May 17, 2017 / 10:49 AM / a year ago

Perpétuité pour Francis Heaulme

STRASBOURG (Reuters) - Francis Heaulme a été de nouveau condamné à la réclusion criminelle à perpétuité, mercredi, par la Cour d’assises de la Moselle qui le jugeait à Metz pour le meurtre de deux enfants, en 1986, a-t-on appris auprès du parquet général.

Une nouvelle peine de réclusion à perpétuité a été requise mercredi par l’avocat général de la cour d’assises de la Moselle à Metz contre Francis Heaulme, jugé pour le meurtre de deux enfants, en 1986. /Photo d'archives/REUTERS/Stéphane Mahé

La peine est conforme aux réquisitions de l’avocat général, Jean-Marie Beney. La défense demandait de son côté l’acquittement, au bénéfice du doute.

L’accusé a indiqué à son avocate, Me Liliane Glock, son intention de faire appel, a précisé le parquet.

En l’absence de preuve tangible et les scellés ayant été détruits dans cette affaire vieille de 31 ans, un faisceau de présomptions pesait sur le tueur en série de 58 ans, déjà condamné à sept reprises, dont deux fois à perpétuité.

Pour ces mêmes faits, Patrick Dils, âgé de 16 ans au moment des meurtres, avait été condamné à la réclusion à perpétuité en 1989 avant d’être innocenté en 2002 lors d’un procès en révision qui avait notamment pris en compte les éléments à charge contre Francis Heaulme.

Sa présence sur les lieux du crime est avérée et celui qu’on a surnommé le “routard du crime” a reconnu avoir vu ce jour-là les deux enfants qui lui auraient jeté des pierres depuis un talus sur lequel ils jouaient à Montigny-lès-Metz.

Lors de la nouvelle enquête ayant conduit à l’acquittement de Patrick Dils, les gendarmes avaient par ailleurs relevé la “quasi-signature criminelle” du tueur en série, dont l’utilisation des pierres pour tuer, son hospitalisation en psychiatrie après la date des meurtres, ou le fait qu’une des petites victimes avait été retrouvée avec le pantalon baissé.

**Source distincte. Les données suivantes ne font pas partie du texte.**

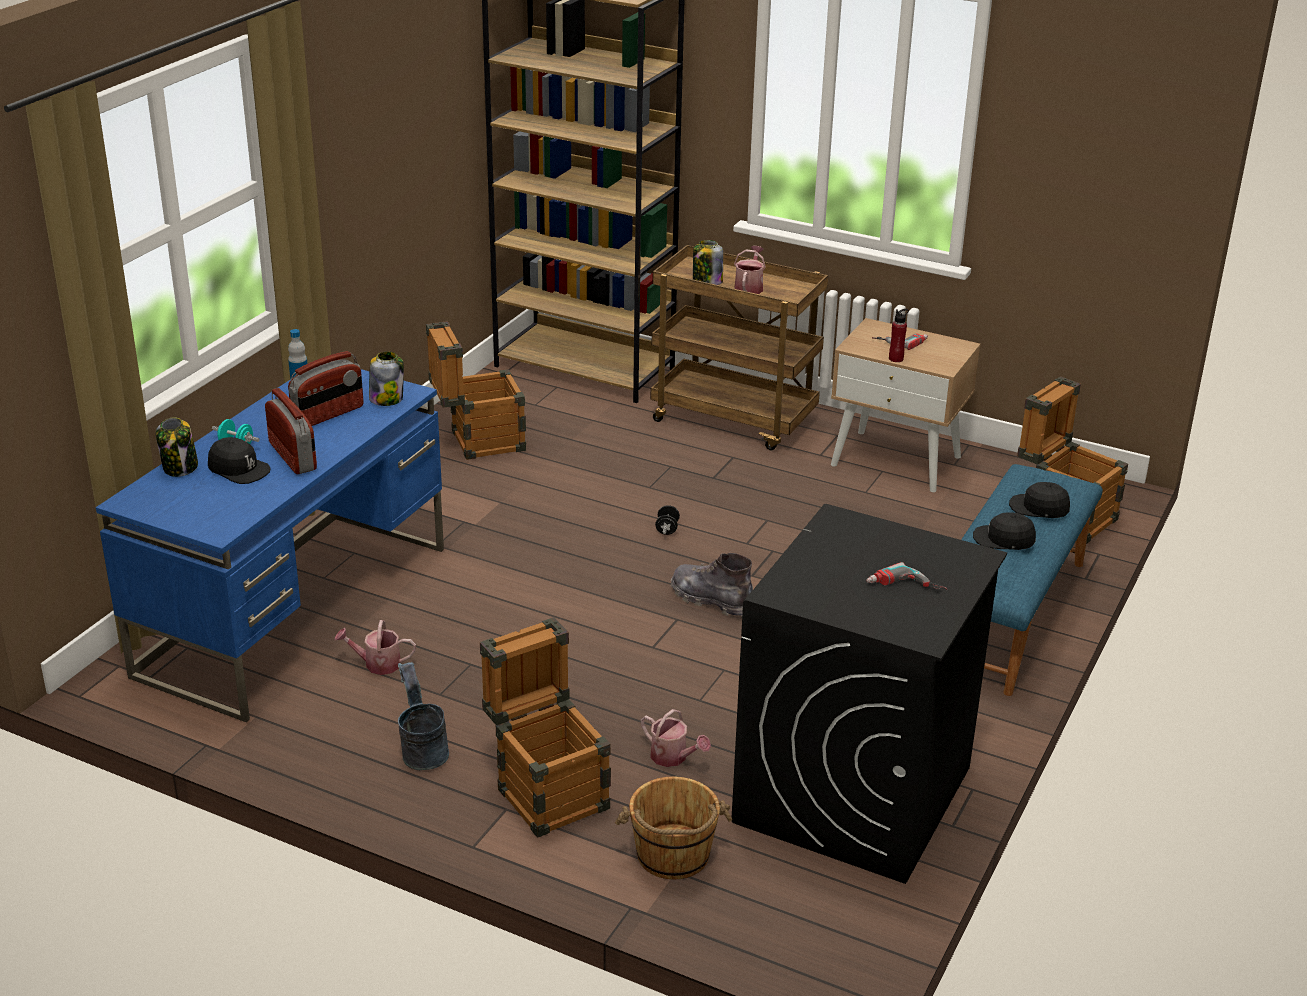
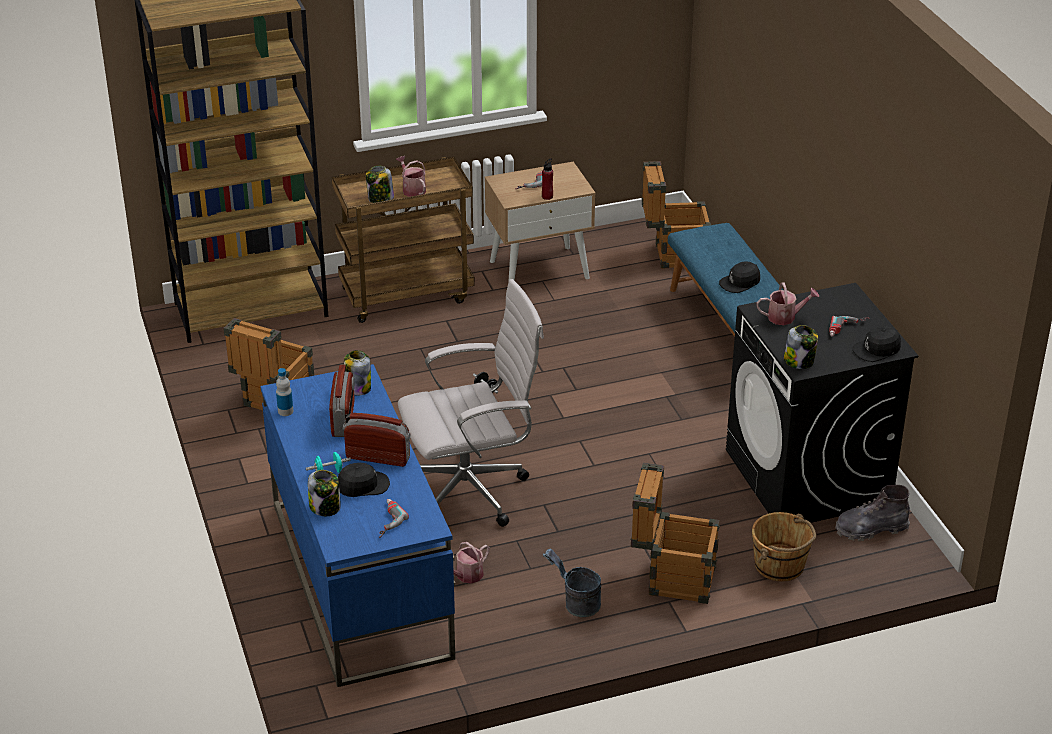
camera: 45 degrees left, 5 degrees up
watering can [641,709,711,767] -> watering can moved to [757,282,819,325]
grey boot [671,553,753,618] -> grey boot moved to [835,485,910,541]
black cap [1009,482,1070,518] -> black cap moved to [852,326,901,362]
none -> power drill [379,499,409,538]
none -> white office chair [398,279,544,527]
none -> jar [784,325,818,369]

Francis Heaulme a décrit ce qui semble être la scène de crime au gendarme Jean-François Abgrall, après son arrestation en 1992, et aurait également avoué le double meurtre à un codétenu qui en a témoigné devant la cour d’assises.

Il a toutefois nié en être l’auteur tout au long des trois semaines du procès.

Les corps d’Alexandre Beckrich et de Cyril Beining, deux garçons de huit ans, avaient été retrouvés dans la soirée du 28 septembre 1986 le crâne fracassé à coups de pierre sur le talus d’une voie ferrée proche de leur domicile, dans la banlieue de Metz.